GamingNews

How Call of Duty dev made the shift to fantasy with Immortals of Aveum

For a Call of Duty game, Immortals of Aveum flew in under my radar. I jest, of course, as the title is the debut fantasy game from Ascendant Studios.

It so happens that Bret Robbins, CEO and game director of Ascendant, dreamed of taking Call of Duty gameplay into new territory, like a fantasy game with magic. While that sounds a bit absurd, I really enjoyed the gameplay in a recent preview at Electronic Arts, which is publishing the title on July 20. As you cast spells, it reminds you of wielding a shotgun or assault rifle in a Call of Duty game.

The single-player-only game is coming to the PlayStation 5, Xbox Series X/S and the PC. And while there is a tutorial training level, the gameplay will be quite familiar to first-person shooter players. This “magic FPS” lets you cast magic spells from your hand that feel like you’re taking shots with modern weapons.

It’s a bit like BioShock in its interface and the gunplay, I means spellplay, was pretty good with a solid vibration every time I fired. I enjoyed the type and variety of enemies, and they weren’t so easy to dispatch. The game looks beautiful as an Unreal Engine 5 title.

After I played, I spoke with Robbins, who was the former senior creative director at Sledgehammer Games, the maker of titles such as Call of Duty: WWII. He started Ascendant Studios, which has more than 200 people, five years ago.

Here’s an edited transcript of our interview.

Bret Robbins is CEO and game director of Ascendant Studios.

GamesBeat: Can you tell me where the inspiration for this came from? How long have you been working on it?
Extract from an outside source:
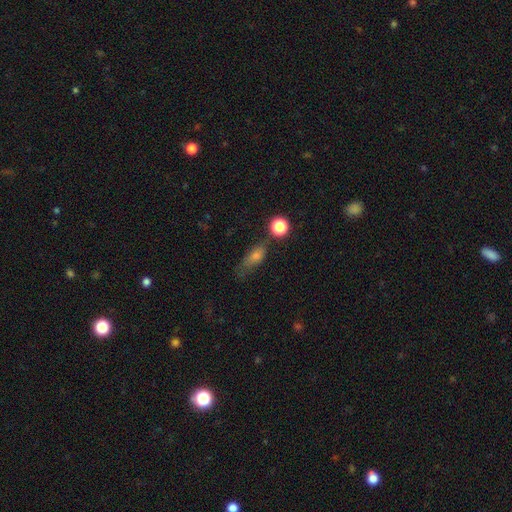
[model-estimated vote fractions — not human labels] This is likely a smooth galaxy (66%). How rounded: likely in between (60%). Merging: possibly none (52%).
Bret Robbins: I started this company five years ago, but I was thinking about the game probably seven or eight years ago. I think the initial inspiration came from my time on Call of Duty. Learning how to make a big blockbuster shooter, what that meant, and then looking around and not seeing anything in the fantasy genre like that. That seemed like a huge missed opportunity. I was surprised that no one was making anything like that, and so I decided I wanted to make it.

GamesBeat: How big an effort has it been, then?
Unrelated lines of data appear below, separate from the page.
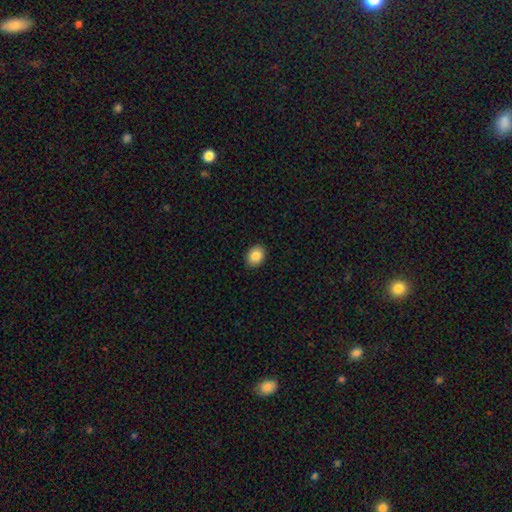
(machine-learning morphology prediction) A smooth galaxy with no disk features (86%) that is in between round and cigar-shaped (66%).

Vote fractions:
- Smooth or featured? smooth: 86% / star or artifact: 8% / featured or disk: 6%
- How rounded? in between: 66% / round: 34% / cigar-shaped: 1%
- Merging? none: 90% / minor disturbance: 7% / major disturbance: 2% / merger: 1%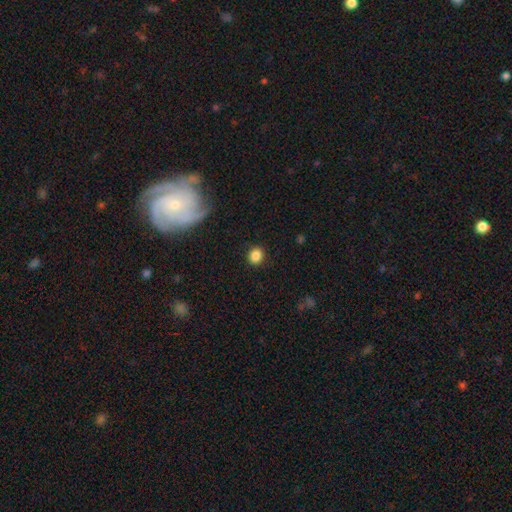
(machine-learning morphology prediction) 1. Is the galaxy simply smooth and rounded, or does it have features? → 85% smooth, 10% star or artifact, 5% featured or disk.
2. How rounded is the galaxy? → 73% round, 26% in between, 1% cigar-shaped.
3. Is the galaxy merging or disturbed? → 89% none, 7% minor disturbance, 2% major disturbance, 1% merger.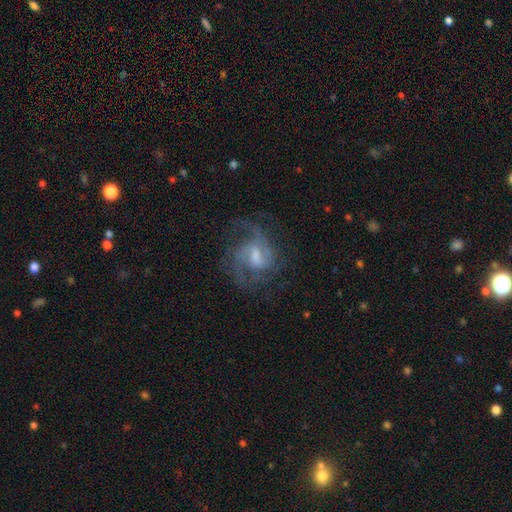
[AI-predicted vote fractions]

Robbins: It started as a company of one. I started hiring. Probably for the first two years we were around 30 to 40 people or so. We started hiring up at that point, and today Ascendant is more than 200 people.

GamesBeat: How did you match up with Electronic Arts?

Robbins: About two, two and a half years into production we had finished a combat prototype. In my view, it proved out what the core of the game was going to be. It was a lot of fun to play. It showed what it meant to do magic as your guns and all of that. It had a bunch of interesting abilities and a bunch of enemies. That got us on EA’s radar. I knew we would need a marketing partner pretty soon. We were going into full production.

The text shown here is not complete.